Reste que, de manière générale, je considère que les décisions relatives aux quarantaines, y compris les réglementations non systémiques, constituent une restriction inexcusable des libertés individuelles. Parce que les virus ont toujours été là et seront encore là bien après nous. Nous pouvons en tuer certains, d'autres vivent avec nous toute notre vie, d'autres encore peuvent nous tuer. Essayer d'enfermer le monde entier dans une éprouvette et de nous défendre ainsi contre certains virus est une connerie. Nous voulons influer sur une chose sur laquelle nous n’avons pas de pouvoir, pas plus nous qu’aucun État de la planète Terre. C'est la même chose que vouloir disperser des nuages au-dessus de nos têtes parce que nous voulons voir le soleil. Les rouages de la nature sont beaucoup plus forts, nous essayons de la maîtriser, mais nous ne sommes pas les créateurs, nous en faisons partie seulement. Ce que nous oublions souvent.

Marek Holececk, piolet d'or 2020

Certains suggèrent de mieux contrôler le nombre de grimpeurs dans l'Himalaya et leurs compétences réelles. Quelle est votre position à ce sujet ?

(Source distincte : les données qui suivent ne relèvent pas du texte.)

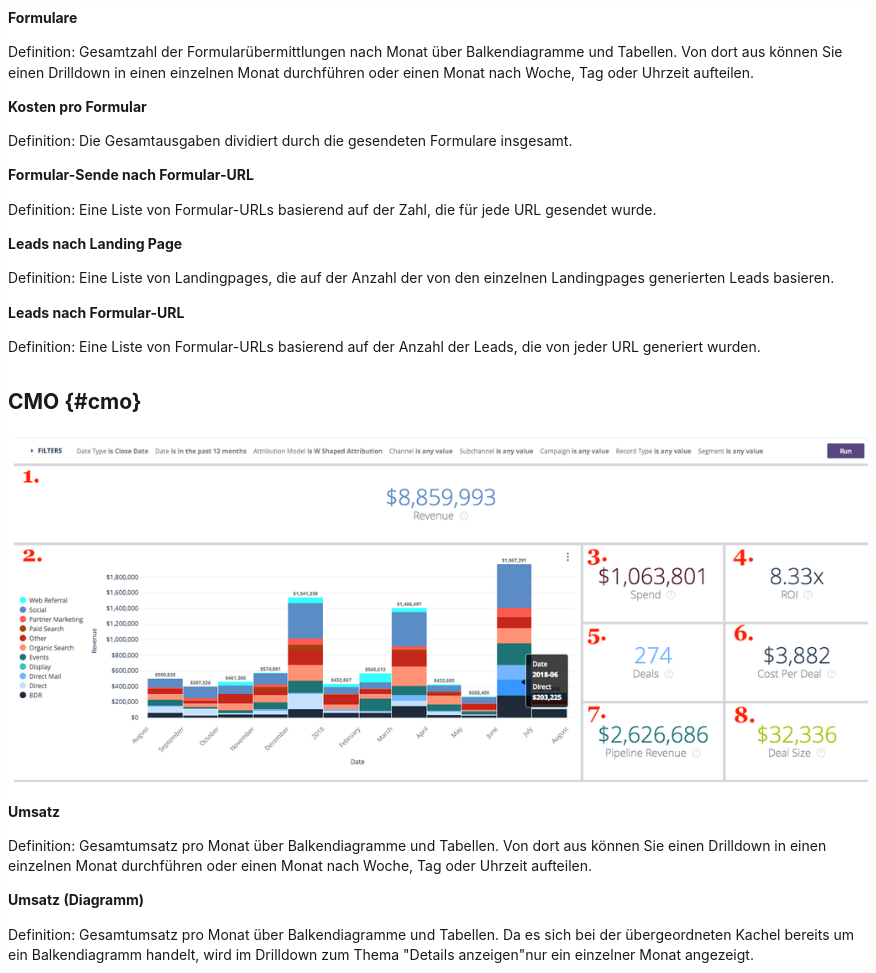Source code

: **Formulare**

Definition: Gesamtzahl der Formularübermittlungen nach Monat über Balkendiagramme und Tabellen. Von dort aus können Sie einen Drilldown in einen einzelnen Monat durchführen oder einen Monat nach Woche, Tag oder Uhrzeit aufteilen.

**Kosten pro Formular**

Definition: Die Gesamtausgaben dividiert durch die gesendeten Formulare insgesamt.

**Formular-Sende nach Formular-URL**

Definition: Eine Liste von Formular-URLs basierend auf der Zahl, die für jede URL gesendet wurde.

**Leads nach Landing Page**

Definition: Eine Liste von Landingpages, die auf der Anzahl der von den einzelnen Landingpages generierten Leads basieren.

**Leads nach Formular-URL**

Definition: Eine Liste von Formular-URLs basierend auf der Anzahl der Leads, die von jeder URL generiert wurden.

## CMO {#cmo}

![](assets/14-1.png)

**Umsatz**

Definition: Gesamtumsatz pro Monat über Balkendiagramme und Tabellen. Von dort aus können Sie einen Drilldown in einen einzelnen Monat durchführen oder einen Monat nach Woche, Tag oder Uhrzeit aufteilen.

**Umsatz (Diagramm)**

Definition: Gesamtumsatz pro Monat über Balkendiagramme und Tabellen. Da es sich bei der übergeordneten Kachel bereits um ein Balkendiagramm handelt, wird im Drilldown zum Thema &quot;Details anzeigen&quot;nur ein einzelner Monat angezeigt.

N'essayons pas de tout encadrer avec des règles et des règlements. Un terrain de jeu de la taille de l'Himalaya ou des Alpes est toujours assez grand pour tous ceux qui veulent en profiter. Donc, si quelqu'un veut y faire du ski alpin ou du freeride, c'est purement et simplement son choix. Si un autre veut monter dans la foule sur l'Everest avec de l'oxygène sur le dos et qu'il y trouve son bonheur, je n’ai aucun problème avec ça. Le bonheur est rare. N'essayons pas de définir ce à quoi il devrait ressembler. Quant à l'approche personnelle de notre vie et par conséquent de notre responsabilité envers l'environnement, c'est un autre problème. À ce jour, l'humanité ne dispose pas d'un outil permettant de contrôler les individus. Alors, n'essayons pas de le faire en montagne ... Et, oui, le bazar que nous apportons et laissons en tant que visiteurs me dérange. Cependant, la gestion des déchets au Népal est quasi inexistante, bien que je verse toujours des milliers de dollars aux administrations en charge de l'environnement etc. Alors, suis-je responsable de leur inefficacité ? Suis-je responsable de la perte des valeurs, lorsque nous détruisons la culture et le prix du travail ? D’autant que cela ne changera probablement pas. C'est un des impacts négatifs de tous les pays économiquement forts sur les plus faibles. Un exemple est parlant  : l'argent que nous avons apporté au Népal au cours des soixante-dix dernières années a bénéficié au final à seulement 3 % de la population népalaise. Honnêtement, puis-je faire quelque chose pour y remédier ? Pas vraiment. J'habite à des milliers de kilomètres de là et j'ai de nombreux défis à relever dans ma propre vie.